Gradient Descent Derivation

\[J(\theta) = \frac{1}{N} \sum^{N}_{i=1} \left( h_{\theta}(x^{(i)}) - y^{(i)} \right)^2\]

\(J\) : cost function
\(\theta\) : parameters (weights)
N : training data의 갯수
\(x^{(i)}\) : \(i^{th}\)의 training input vector
\(y^{(i)}\) : \(i^{th}\)의 class label
\(h_{\theta} \left( x^{(i)} \right)\) : \(\theta\)를 사용하여 나온 \(i^{th}\) data에 대한 prediction

Partial derivative of the weights

\[\begin{eqnarray} \\ \frac{\partial}{\partial\theta} J(\theta) &=& \frac{\partial}{\partial \theta} \left( \frac{1}{N} \sum^N_{i=1} \left( h_{\theta}(x^{(i)}) - y^{(i)} \right)^2 \right) & [0.1] \\ &=& \frac{2}{N} \sum^{N}_{i=0} \left( h_{\theta} (x^{(i)}) - y^{(i)} \right) \frac{\partial}{\partial \theta} \left( h_{\theta}(x^{(i)}) - y^{(i)} \right) & [0.2] \\ &=& \frac{2}{N} \sum^{N}_{i=0} \left( h_{\theta} (x^{(i)}) - y^{(i)} \right) \frac{\partial}{\partial \theta} \left( \theta^T \cdot x^{(i)} + b - y^{(i)} \right) & [0.3]\\ &=& \frac{2}{N} \sum^{N}_{i=0} \left( h_{\theta} (x^{(i)}) - y^{(i)} \right) \odot x^{(i)} & [0.4]\\ \end{eqnarray}\]

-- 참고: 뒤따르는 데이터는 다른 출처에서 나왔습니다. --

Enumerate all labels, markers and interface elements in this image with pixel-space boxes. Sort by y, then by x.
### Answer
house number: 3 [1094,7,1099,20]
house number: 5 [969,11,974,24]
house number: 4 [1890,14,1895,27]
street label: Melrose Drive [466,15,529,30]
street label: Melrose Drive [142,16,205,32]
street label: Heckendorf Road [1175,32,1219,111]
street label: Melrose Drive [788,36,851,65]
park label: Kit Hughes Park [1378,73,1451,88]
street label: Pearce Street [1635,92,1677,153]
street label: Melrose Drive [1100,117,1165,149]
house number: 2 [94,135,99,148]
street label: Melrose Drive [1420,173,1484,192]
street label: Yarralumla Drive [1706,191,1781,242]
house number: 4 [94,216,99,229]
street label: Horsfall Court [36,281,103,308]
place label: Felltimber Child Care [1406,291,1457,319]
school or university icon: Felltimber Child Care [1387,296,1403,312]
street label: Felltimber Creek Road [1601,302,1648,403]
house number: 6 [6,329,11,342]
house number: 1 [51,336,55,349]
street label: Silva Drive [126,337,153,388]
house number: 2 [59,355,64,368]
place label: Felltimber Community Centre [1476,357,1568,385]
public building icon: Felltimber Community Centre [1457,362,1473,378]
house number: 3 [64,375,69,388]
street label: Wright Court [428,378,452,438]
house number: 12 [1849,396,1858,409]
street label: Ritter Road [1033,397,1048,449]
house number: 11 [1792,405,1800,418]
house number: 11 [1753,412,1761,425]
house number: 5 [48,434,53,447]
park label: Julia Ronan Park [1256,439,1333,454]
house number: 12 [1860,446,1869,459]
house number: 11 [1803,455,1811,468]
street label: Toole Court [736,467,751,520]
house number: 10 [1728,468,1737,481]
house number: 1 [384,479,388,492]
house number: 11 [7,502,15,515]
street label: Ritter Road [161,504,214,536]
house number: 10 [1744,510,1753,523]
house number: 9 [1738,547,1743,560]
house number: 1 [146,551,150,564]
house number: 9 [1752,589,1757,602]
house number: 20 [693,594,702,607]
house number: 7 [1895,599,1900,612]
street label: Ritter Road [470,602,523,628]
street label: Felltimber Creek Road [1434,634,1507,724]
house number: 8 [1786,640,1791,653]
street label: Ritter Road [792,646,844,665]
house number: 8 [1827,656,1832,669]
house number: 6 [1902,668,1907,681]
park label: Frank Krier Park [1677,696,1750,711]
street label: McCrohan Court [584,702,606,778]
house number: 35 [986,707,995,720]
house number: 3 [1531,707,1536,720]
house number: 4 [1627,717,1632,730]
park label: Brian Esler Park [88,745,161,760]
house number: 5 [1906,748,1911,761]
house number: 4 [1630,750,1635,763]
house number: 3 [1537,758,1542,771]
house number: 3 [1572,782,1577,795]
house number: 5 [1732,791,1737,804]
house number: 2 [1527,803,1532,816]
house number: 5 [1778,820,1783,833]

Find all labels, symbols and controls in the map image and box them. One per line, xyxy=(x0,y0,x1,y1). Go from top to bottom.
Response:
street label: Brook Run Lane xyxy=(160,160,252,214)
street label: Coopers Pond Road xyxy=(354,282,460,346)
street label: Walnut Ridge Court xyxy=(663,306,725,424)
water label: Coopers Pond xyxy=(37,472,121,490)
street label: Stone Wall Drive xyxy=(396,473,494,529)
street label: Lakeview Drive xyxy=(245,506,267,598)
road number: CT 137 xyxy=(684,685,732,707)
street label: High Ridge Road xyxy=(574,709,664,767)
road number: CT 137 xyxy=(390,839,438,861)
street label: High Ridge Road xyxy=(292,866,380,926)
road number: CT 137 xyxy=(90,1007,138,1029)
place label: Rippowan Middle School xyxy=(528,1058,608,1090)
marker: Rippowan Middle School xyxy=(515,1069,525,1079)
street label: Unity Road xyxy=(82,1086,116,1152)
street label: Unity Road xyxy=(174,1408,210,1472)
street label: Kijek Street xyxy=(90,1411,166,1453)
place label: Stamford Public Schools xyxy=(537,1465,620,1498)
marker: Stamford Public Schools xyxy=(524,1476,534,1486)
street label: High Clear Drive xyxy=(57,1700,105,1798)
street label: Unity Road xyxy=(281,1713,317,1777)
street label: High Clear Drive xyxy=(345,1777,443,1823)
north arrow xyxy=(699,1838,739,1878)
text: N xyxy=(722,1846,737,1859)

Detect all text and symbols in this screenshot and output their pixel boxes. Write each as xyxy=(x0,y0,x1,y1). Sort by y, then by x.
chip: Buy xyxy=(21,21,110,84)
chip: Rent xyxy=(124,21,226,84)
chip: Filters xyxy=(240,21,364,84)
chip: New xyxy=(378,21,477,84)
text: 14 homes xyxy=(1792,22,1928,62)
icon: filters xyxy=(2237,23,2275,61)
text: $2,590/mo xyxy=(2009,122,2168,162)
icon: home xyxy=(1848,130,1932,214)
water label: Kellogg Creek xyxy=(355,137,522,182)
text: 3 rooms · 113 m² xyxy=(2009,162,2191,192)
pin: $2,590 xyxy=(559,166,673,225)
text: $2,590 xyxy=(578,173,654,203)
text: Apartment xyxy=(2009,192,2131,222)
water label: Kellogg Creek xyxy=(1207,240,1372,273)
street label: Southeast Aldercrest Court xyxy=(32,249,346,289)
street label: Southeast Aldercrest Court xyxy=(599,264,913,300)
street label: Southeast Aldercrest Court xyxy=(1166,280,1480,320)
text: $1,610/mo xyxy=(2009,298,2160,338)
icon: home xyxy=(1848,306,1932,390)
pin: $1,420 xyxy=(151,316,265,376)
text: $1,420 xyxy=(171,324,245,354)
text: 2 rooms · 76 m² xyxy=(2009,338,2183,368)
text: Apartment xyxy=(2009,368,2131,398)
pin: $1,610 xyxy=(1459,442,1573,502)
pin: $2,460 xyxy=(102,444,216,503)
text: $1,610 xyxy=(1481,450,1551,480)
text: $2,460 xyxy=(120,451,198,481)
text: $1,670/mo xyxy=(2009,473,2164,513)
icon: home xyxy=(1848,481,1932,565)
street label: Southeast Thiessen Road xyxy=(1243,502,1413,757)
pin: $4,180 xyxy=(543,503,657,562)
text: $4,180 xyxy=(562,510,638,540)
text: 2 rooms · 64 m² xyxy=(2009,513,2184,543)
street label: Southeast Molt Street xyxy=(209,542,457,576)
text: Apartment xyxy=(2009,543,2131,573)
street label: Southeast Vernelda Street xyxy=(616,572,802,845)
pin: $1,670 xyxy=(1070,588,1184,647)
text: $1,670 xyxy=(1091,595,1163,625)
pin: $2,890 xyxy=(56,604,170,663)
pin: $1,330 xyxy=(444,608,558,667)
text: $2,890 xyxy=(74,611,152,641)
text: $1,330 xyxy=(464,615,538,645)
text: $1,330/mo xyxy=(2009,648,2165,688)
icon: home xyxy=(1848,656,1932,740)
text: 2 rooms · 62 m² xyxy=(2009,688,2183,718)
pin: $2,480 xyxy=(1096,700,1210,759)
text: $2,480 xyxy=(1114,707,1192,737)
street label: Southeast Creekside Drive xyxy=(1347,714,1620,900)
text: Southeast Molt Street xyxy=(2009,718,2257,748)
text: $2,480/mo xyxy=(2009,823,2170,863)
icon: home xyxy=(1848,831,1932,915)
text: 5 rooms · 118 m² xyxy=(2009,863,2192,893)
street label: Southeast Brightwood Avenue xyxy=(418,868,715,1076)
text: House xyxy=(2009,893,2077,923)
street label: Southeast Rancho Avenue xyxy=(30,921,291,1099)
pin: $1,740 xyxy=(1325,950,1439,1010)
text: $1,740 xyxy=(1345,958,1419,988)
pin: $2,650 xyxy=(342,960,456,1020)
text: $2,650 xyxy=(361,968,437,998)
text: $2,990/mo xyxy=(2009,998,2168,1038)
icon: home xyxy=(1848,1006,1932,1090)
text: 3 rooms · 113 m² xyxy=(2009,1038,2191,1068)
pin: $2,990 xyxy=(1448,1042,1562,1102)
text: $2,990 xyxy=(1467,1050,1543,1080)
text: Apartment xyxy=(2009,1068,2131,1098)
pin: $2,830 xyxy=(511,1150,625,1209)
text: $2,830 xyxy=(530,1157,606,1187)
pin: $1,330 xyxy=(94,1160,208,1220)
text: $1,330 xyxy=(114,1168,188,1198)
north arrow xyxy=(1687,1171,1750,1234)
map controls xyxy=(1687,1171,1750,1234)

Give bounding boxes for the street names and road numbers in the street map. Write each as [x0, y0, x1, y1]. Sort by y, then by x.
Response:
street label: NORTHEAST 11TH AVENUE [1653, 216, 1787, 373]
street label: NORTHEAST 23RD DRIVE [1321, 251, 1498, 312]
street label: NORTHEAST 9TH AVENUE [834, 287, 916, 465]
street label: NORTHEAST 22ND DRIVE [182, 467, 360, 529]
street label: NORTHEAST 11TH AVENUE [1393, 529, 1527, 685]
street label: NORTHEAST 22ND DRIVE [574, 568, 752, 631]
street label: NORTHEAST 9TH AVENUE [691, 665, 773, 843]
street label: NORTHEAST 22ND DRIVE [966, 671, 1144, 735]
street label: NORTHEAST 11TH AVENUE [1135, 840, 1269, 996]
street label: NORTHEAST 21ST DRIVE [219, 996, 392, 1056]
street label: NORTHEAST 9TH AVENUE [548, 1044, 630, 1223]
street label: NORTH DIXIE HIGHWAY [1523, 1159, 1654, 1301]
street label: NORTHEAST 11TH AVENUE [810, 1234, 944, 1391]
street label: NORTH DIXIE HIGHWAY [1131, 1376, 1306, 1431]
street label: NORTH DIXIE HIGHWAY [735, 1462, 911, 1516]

0.3 에서 0.4를 넘어갈때 \(\theta\)를 제외하고는 모두 상수이기 때문에 (\(b, x, y\))값 모두 0이 됩니다.

Partial derivative of the bias variable

\[\begin{eqnarray} \\ \frac{\partial}{\partial b} J(\theta) &=& \frac{\partial}{\partial b} \left( \frac{1}{N} \sum^N_{i=1} \left( h_{\theta}(x^{(i)}) - y^{(i)} \right)^2 \right) & [0.1] \\ &=& \frac{2}{N} \sum^{N}_{i=0} \left( h_{\theta} (x^{(i)}) - y^{(i)} \right) \frac{\partial}{\partial b} \left( h_{\theta}(x^{(i)}) - y^{(i)} \right) & [0.2] \\ &=& \frac{2}{N} \sum^{N}_{i=0} \left( h_{\theta} (x^{(i)}) - y^{(i)} \right) \frac{\partial}{\partial b} \left( \theta^T \cdot x^{(i)} + b - y^{(i)} \right) & [0.3]\\ &=& \frac{2}{N} \sum^{N}_{i=0} \left( h_{\theta} (x^{(i)}) - y^{(i)} \right) & [0.4]\\ \end{eqnarray}\]

Numpy

>> p = np.array([0.1, 0.1, 0.05, 0.6, 0.3], dtype=np.float32)
>> y = np.array([0, 0, 0, 1, 0], dtype=np.float32)
>>
>> def mean_squared_error(y, p):
>>     return ((y - p)**2).mean()
>>
>> mean_squared_error(y, p)
0.054499995

Sklearn

sklearn에서는 sklearn.metrics.mean_squared_error 함수를 사용하면 됩니다.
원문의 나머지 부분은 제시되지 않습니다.